● INSTRUCTION
Render the data below as a Markdown table with the columns Row and Text, giving each non-blank line its own numbered row. Leave the picture out.
***
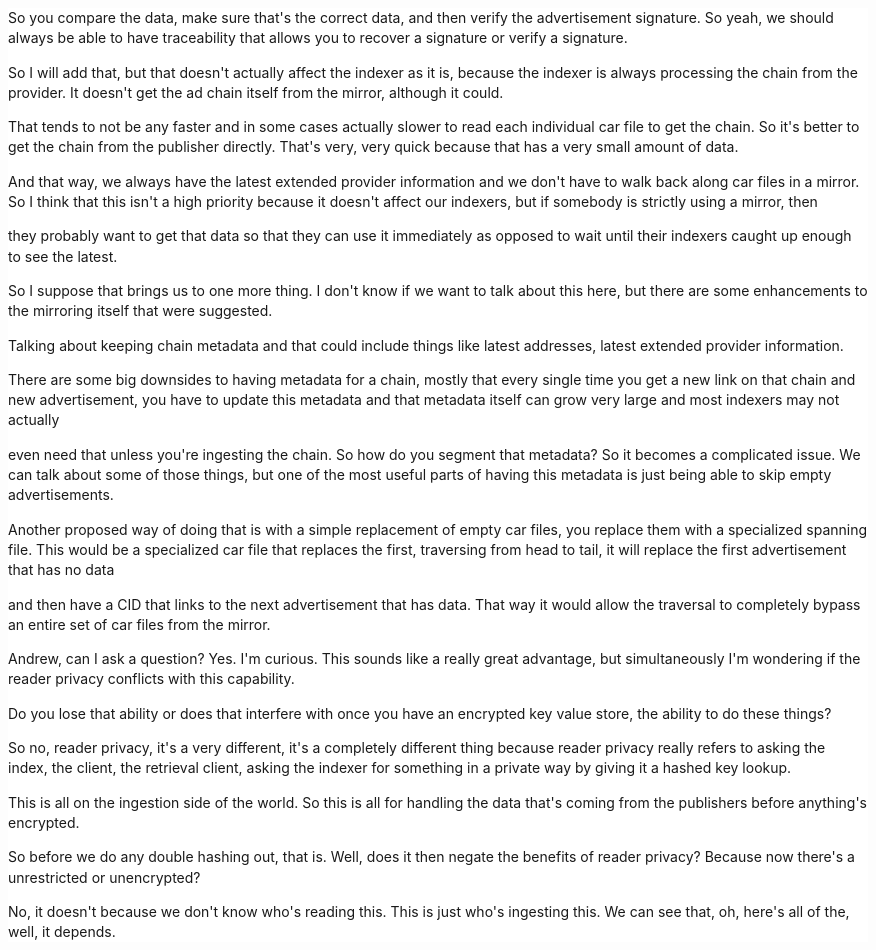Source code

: So you compare the data, make sure that's the correct data, and then verify the advertisement signature. So yeah, we should always be able to have traceability that allows you to recover a signature or verify a signature.

So I will add that, but that doesn't actually affect the indexer as it is, because the indexer is always processing the chain from the provider. It doesn't get the ad chain itself from the mirror, although it could.

That tends to not be any faster and in some cases actually slower to read each individual car file to get the chain. So it's better to get the chain from the publisher directly. That's very, very quick because that has a very small amount of data.

And that way, we always have the latest extended provider information and we don't have to walk back along car files in a mirror. So I think that this isn't a high priority because it doesn't affect our indexers, but if somebody is strictly using a mirror, then

they probably want to get that data so that they can use it immediately as opposed to wait until their indexers caught up enough to see the latest.

So I suppose that brings us to one more thing. I don't know if we want to talk about this here, but there are some enhancements to the mirroring itself that were suggested.

Talking about keeping chain metadata and that could include things like latest addresses, latest extended provider information.

There are some big downsides to having metadata for a chain, mostly that every single time you get a new link on that chain and new advertisement, you have to update this metadata and that metadata itself can grow very large and most indexers may not actually

even need that unless you're ingesting the chain. So how do you segment that metadata?
So it becomes a complicated issue. We can talk about some of those things, but one of the most useful parts of having this metadata is just being able to skip empty advertisements.

Another proposed way of doing that is with a simple replacement of empty car files, you replace them with a specialized spanning file. This would be a specialized car file that replaces the first, traversing from head to tail, it will replace the first advertisement that has no data

and then have a CID that links to the next advertisement that has data. That way it would allow the traversal to completely bypass an entire set of car files from the mirror.

Andrew, can I ask a question? Yes. I'm curious. This sounds like a really great advantage, but simultaneously I'm wondering if the reader privacy conflicts with this capability.

Do you lose that ability or does that interfere with once you have an encrypted key value store, the ability to do these things?

So no, reader privacy, it's a very different, it's a completely different thing because reader privacy really refers to asking the index, the client, the retrieval client, asking the indexer for something in a private way by giving it a hashed key lookup.

This is all on the ingestion side of the world. So this is all for handling the data that's coming from the publishers before anything's encrypted.

So before we do any double hashing out, that is. Well, does it then negate the benefits of reader privacy? Because now there's a unrestricted or unencrypted?

No, it doesn't because we don't know who's reading this. This is just who's ingesting this. We can see that, oh, here's all of the, well, it depends.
***
● EXPECTED ANSWER
| Row | Text |
|---|---|
| 1 | Source code |
| 2 | : So you compare the data, make sure that's the correct data, and then verify the advertisement signature. So yeah, we should always be able to have traceability that allows you to recover a signature or verify a signature. |
| 3 | So I will add that, but that doesn't actually affect the indexer as it is, because the indexer is always processing the chain from the provider. It doesn't get the ad chain itself from the mirror, although it could. |
| 4 | That tends to not be any faster and in some cases actually slower to read each individual car file to get the chain. So it's better to get the chain from the publisher directly. That's very, very quick because that has a very small amount of data. |
| 5 | And that way, we always have the latest extended provider information and we don't have to walk back along car files in a mirror. So I think that this isn't a high priority because it doesn't affect our indexers, but if somebody is strictly using a mirror, then |
| 6 | they probably want to get that data so that they can use it immediately as opposed to wait until their indexers caught up enough to see the latest. |
| 7 | So I suppose that brings us to one more thing. I don't know if we want to talk about this here, but there are some enhancements to the mirroring itself that were suggested. |
| 8 | Talking about keeping chain metadata and that could include things like latest addresses, latest extended provider information. |
| 9 | There are some big downsides to having metadata for a chain, mostly that every single time you get a new link on that chain and new advertisement, you have to update this metadata and that metadata itself can grow very large and most indexers may not actually |
| 10 | even need that unless you're ingesting the chain. So how do you segment that metadata? |
| 11 | So it becomes a complicated issue. We can talk about some of those things, but one of the most useful parts of having this metadata is just being able to skip empty advertisements. |
| 12 | Another proposed way of doing that is with a simple replacement of empty car files, you replace them with a specialized spanning file. This would be a specialized car file that replaces the first, traversing from head to tail, it will replace the first advertisement that has no data |
| 13 | and then have a CID that links to the next advertisement that has data. That way it would allow the traversal to completely bypass an entire set of car files from the mirror. |
| 14 | Andrew, can I ask a question? Yes. I'm curious. This sounds like a really great advantage, but simultaneously I'm wondering if the reader privacy conflicts with this capability. |
| 15 | Do you lose that ability or does that interfere with once you have an encrypted key value store, the ability to do these things? |
| 16 | So no, reader privacy, it's a very different, it's a completely different thing because reader privacy really refers to asking the index, the client, the retrieval client, asking the indexer for something in a private way by giving it a hashed key lookup. |
| 17 | This is all on the ingestion side of the world. So this is all for handling the data that's coming from the publishers before anything's encrypted. |
| 18 | So before we do any double hashing out, that is. Well, does it then negate the benefits of reader privacy? Because now there's a unrestricted or unencrypted? |
| 19 | No, it doesn't because we don't know who's reading this. This is just who's ingesting this. We can see that, oh, here's all of the, well, it depends. |